— start Raw records —

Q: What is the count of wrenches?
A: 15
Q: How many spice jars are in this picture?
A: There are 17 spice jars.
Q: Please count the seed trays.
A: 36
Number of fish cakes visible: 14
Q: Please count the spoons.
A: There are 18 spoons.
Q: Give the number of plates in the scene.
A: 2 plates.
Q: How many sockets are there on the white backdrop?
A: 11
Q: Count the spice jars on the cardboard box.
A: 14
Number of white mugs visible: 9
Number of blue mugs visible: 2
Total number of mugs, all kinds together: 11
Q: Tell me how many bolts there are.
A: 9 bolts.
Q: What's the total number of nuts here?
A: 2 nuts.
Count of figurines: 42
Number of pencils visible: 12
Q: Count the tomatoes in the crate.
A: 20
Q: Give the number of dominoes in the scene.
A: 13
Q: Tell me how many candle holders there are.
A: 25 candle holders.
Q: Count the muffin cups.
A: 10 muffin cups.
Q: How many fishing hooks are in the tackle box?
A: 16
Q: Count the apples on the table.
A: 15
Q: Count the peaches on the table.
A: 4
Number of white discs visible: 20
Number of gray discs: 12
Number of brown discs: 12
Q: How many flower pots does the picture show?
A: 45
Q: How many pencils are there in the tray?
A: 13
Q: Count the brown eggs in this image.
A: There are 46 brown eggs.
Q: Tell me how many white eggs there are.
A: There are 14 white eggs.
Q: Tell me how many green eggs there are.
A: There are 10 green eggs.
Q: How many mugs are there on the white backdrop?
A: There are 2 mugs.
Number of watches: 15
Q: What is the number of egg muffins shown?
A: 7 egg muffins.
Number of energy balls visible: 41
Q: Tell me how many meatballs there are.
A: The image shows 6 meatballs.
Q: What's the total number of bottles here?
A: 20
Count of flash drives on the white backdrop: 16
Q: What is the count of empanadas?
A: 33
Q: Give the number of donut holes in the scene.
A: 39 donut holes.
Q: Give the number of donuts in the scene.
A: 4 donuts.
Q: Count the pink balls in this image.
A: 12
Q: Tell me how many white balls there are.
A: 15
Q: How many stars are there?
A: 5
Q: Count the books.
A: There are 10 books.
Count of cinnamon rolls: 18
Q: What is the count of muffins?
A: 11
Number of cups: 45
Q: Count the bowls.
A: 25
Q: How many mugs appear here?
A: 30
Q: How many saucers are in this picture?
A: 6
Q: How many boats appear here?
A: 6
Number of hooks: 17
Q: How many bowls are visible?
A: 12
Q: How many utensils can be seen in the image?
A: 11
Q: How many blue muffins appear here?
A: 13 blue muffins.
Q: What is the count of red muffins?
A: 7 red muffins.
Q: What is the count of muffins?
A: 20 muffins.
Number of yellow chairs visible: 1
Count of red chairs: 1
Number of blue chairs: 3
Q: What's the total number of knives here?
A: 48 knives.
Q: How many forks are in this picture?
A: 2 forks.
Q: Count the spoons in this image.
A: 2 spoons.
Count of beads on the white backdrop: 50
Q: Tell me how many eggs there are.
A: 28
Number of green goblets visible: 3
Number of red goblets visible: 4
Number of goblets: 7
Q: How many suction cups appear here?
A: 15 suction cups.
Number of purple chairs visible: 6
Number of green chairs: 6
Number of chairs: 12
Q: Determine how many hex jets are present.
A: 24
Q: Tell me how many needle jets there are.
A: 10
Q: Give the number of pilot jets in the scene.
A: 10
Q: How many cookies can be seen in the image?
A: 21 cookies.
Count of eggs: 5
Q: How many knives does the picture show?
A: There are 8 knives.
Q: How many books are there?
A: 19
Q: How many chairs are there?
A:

— end Raw records —

Transcribe without alteration the lines above, from the first line up to and including the line containing "Total number of mugs, all kinds together: 11".

**Expected answer**
Q: What is the count of wrenches?
A: 15
Q: How many spice jars are in this picture?
A: There are 17 spice jars.
Q: Please count the seed trays.
A: 36
Number of fish cakes visible: 14
Q: Please count the spoons.
A: There are 18 spoons.
Q: Give the number of plates in the scene.
A: 2 plates.
Q: How many sockets are there on the white backdrop?
A: 11
Q: Count the spice jars on the cardboard box.
A: 14
Number of white mugs visible: 9
Number of blue mugs visible: 2
Total number of mugs, all kinds together: 11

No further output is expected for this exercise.